Even if you don’t like other people very much, learning to understand what makes them who they are can greatly elevate you as a communicator and leader.
Managing relationships with others
Managing relationships with others is the fourth pillar of emotional intelligence.
“No person is an island, entire of itself; every person is a piece of the continent.” John Donne said this, although I have changed the quote a little for reasons of gender correctness – the 16th and 17th century world of John Donne was markedly different too our enlightened utopia.
Relationships really do matter
The truth of his statement is unaltered. You need to build solid and effective relationships with other people in all areas of our lives and work. All of us need to develop strong personal and professional networks. We also need to be able to operate effectively as key elements in the networks of others.
When the first three pillars of emotional intelligence are firmly in place we can then begin to create and successfully manage such relationships and networks.
Our friendships, family connections and working relationships can define us. Modern life is nigh on impossible without them. Even if it were possible to live entirely alone and isolated, for myself at least, it would be a miserable and pointless life.
Begin at the beginning
The order the emotional intelligence elements are in place is the order in which to then develop them for best results. Firstly, make sure that every element is in place then try and balance them in terms of level. If you are poor at managing relationships for example and relatively happy with the other key elements, then start by developing your ability to manage relationships. Completeness and uniformity of ability is the first step.
Secondly, once the elements are in place and broadly level, you can begin to consider bringing the level of all four up to as high a level as you can without overdoing any one area.
There will always be a tendency to lead and lag on elements in any such endeavour but don’t stick to your favourites or strong areas at the expense of others. Using the relationship element again, if you hate talking to new people or even talking to friends and colleagues, don’t let it hold you back. Do not simply become a very self-aware observer of others. Be brave and break through your barriers. Make connect with them somehow. Seek tuition, coaching or support and force (or regulate) yourself to get out there and do it anyway.
This is a basic introduction. It is a practical overview at best. There is always more to learn and absorb. Like life itself, developing emotional intelligence is a journey of discovery.

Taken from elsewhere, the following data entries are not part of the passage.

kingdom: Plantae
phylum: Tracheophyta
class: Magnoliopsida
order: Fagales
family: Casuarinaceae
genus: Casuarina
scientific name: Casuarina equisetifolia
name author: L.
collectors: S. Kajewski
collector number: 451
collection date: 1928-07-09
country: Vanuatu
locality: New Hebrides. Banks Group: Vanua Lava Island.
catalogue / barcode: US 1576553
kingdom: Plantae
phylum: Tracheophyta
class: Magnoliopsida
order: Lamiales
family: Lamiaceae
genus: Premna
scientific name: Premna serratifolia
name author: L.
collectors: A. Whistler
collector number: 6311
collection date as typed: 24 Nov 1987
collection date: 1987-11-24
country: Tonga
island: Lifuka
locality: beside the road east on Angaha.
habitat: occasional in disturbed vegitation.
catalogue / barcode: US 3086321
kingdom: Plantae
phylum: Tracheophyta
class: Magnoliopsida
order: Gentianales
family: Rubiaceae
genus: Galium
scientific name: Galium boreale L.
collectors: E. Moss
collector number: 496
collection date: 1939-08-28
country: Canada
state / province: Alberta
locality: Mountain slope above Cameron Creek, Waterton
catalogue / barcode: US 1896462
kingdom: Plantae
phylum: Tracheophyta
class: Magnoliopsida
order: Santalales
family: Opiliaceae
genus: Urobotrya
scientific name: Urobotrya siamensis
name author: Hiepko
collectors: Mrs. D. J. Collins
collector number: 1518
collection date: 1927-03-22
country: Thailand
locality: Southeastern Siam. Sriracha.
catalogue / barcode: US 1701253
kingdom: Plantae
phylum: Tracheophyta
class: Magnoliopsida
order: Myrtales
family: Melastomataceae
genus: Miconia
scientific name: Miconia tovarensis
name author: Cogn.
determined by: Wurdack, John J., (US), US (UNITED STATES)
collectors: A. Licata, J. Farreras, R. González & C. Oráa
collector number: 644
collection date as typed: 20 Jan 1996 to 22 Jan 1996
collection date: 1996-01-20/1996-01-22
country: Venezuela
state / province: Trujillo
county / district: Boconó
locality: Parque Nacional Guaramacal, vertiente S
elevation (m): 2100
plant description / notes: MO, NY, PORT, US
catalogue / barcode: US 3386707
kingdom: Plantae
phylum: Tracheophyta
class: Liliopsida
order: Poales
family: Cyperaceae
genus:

I’m going to be blunt here. Leaders are readers so educate yourself and become informed. Learn all you need to know about emotional intelligence and its implications. This applies to all your life.
Life isn’t a spectator sport
Don’t wait to be spoon fed. Too many people do that so stand out from your crowd and get the knowledge. If printed books are not your thing then get audio book versions. If video is your thing then seek out the information on www.TED.com or YouTube. Go on a course or hire a coach. Whatever you do make sure you get the information you need. You owe it to yourself and your staff to be the very best leader and manager you can be.
I recommend you start with the work of Daniel Goleman who popularised the rise of EI with his book Emotional Intelligence then seek out the myriad of associated online resources.
Once you have the theoretical knowledge, start to experiment and grow. Begin to apply the knowledge practically in the real world. Make mistakes then reflect, learn and move on. Try new things out. Seek coaching and training and try them out again. Seek feedback. Increase your own emotional intelligence and help others do the same. The effort is worth it.